Cell Division: Shining light on spindle positioning

Optogenetic approaches are leading to a better understanding of the forces that determine the plane of cell division.
  1. Andrea Serra-Marques  Is a corresponding author
  2. Sophie Dumont  Is a corresponding author
  1. University of California, United States

Cell division is essential to grow, maintain and repair an organism. To evenly distribute a copy of its genetic material between the new cells, the cell uses a machine called the spindle. This machine is made up of protein filaments known as microtubules: some of them attach to the chromosomes, while others known as astral microtubules anchor the spindle to the cell periphery at the cell cortex. The position of the spindle within the cell directs where the cell divides and, therefore, determines the size – and in polarized cells the fate – of the two new cells (Lu and Johnston, 2013).

To position the spindle within the cell, molecular motors at the cell cortex pull on the astral microtubules (Grill and Hyman, 2005). In human cells undergoing symmetric cell division, signals travel from the chromosomes and the spindle to the cell cortex in order to dynamically adjust the force being generated according to the position of the spindle (Kiyomitsu, 2015).

The force-generating machinery at the cortex consists of an evolutionary conserved set of proteins, including a long protein called NuMA, a motor protein called dynein, and a multiprotein complex called dynactin that is needed to activate dynein (Galli and van den Heuvel, 2008; Kotak et al., 2012; Gönczy, 2008). NuMA recruits dynein and dynactin to the cell cortex, and dynein generates the force that is needed to pull the spindle towards the cortex. However, there is much that we do not understand about spindle positioning. For example, is dynein alone sufficient for force generation? And how is it possible to produce persistent forces when the machinery responsible is mobile and the astral microtubules are dynamic? Now, in eLife, Tomomi Kiyomitsu from Nagoya University and colleagues – including Masako Okumura as the first author – report new insights into how the force-generating machinery is regulated and organized to pull on the spindle (Okumura et al., 2018).

Stored data:
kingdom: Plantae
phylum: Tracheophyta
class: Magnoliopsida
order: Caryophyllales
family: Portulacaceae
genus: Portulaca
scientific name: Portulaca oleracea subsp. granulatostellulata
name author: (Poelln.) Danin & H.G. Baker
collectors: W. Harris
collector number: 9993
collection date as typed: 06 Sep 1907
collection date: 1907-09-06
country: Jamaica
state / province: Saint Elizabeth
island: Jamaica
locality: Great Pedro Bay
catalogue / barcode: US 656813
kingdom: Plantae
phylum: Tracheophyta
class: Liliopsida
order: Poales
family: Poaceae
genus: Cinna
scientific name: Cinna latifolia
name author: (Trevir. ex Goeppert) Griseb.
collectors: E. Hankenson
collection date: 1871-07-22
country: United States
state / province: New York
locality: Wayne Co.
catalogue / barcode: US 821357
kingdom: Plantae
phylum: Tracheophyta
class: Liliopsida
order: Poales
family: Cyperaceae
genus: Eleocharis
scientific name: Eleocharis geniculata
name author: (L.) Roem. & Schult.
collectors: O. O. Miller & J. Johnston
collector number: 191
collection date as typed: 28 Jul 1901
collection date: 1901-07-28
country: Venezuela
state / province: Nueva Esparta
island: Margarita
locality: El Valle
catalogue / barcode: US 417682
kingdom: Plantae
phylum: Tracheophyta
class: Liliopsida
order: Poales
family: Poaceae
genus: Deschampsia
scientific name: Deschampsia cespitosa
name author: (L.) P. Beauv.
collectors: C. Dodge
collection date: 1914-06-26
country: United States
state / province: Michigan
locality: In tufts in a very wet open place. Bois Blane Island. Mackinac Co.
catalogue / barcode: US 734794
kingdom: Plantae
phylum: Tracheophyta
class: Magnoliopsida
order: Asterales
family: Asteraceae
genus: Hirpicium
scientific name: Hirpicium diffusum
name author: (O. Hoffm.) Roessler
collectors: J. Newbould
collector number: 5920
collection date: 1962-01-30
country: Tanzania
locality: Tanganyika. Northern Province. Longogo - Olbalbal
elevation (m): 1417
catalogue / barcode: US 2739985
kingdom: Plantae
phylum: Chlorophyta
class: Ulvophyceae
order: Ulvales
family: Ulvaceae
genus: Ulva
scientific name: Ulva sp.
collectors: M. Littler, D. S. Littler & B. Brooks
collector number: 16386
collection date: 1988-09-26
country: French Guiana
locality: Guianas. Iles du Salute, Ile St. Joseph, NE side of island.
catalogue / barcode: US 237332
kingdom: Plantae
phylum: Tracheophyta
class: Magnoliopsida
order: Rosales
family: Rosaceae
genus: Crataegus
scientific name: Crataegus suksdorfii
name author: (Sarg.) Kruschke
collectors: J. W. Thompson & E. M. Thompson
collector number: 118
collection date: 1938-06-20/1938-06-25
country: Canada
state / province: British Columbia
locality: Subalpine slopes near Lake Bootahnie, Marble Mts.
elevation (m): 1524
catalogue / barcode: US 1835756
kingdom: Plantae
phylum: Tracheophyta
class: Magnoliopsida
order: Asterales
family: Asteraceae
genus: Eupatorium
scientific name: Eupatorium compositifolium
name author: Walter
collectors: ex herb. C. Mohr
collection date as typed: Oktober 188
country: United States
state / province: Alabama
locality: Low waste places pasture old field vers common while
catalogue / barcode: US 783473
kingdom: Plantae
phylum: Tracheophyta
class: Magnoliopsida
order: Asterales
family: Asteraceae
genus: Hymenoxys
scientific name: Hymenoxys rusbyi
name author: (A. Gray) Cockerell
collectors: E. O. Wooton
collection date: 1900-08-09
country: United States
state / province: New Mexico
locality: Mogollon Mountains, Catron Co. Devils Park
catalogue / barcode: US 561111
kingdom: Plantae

QUESTIONS TO ANSWER:
**a)** Decide whether each statement agrees with the article on spindle positioning, answering yes or no and quoting the words that settle it: (i) astral microtubules anchor the spindle at the cell cortex; (ii) dynein recruits NuMA to the cell cortex; (iii) dynactin is needed to activate dynein.
**b)** Answer these questions from the article on spindle positioning.
(i) What machine does the cell use to distribute a copy of its genetic material between the new cells?
(ii) What pulls on the astral microtubules to position the spindle?
(iii) Who is the first author of the new report in eLife?
**c)** Transcribe the passage of the article on spindle positioning starting at "Cell Division: Shining" and ending at "of cell division.".
The stored data is separate material and has no connection to the article on spindle positioning.

OUTPUTS IN ORDER:
**a)**
(i) Yes: "others known as astral microtubules anchor the spindle to the cell periphery at the cell cortex"
(ii) No: "NuMA recruits dynein and dynactin to the cell cortex"
(iii) Yes: "a multiprotein complex called dynactin that is needed to activate dynein"

**b)**
(i) The spindle.
(ii) Molecular motors at the cell cortex.
(iii) Masako Okumura.

**c)**
Cell Division: Shining light on spindle positioning

Optogenetic approaches are leading to a better understanding of the forces that determine the plane of cell division.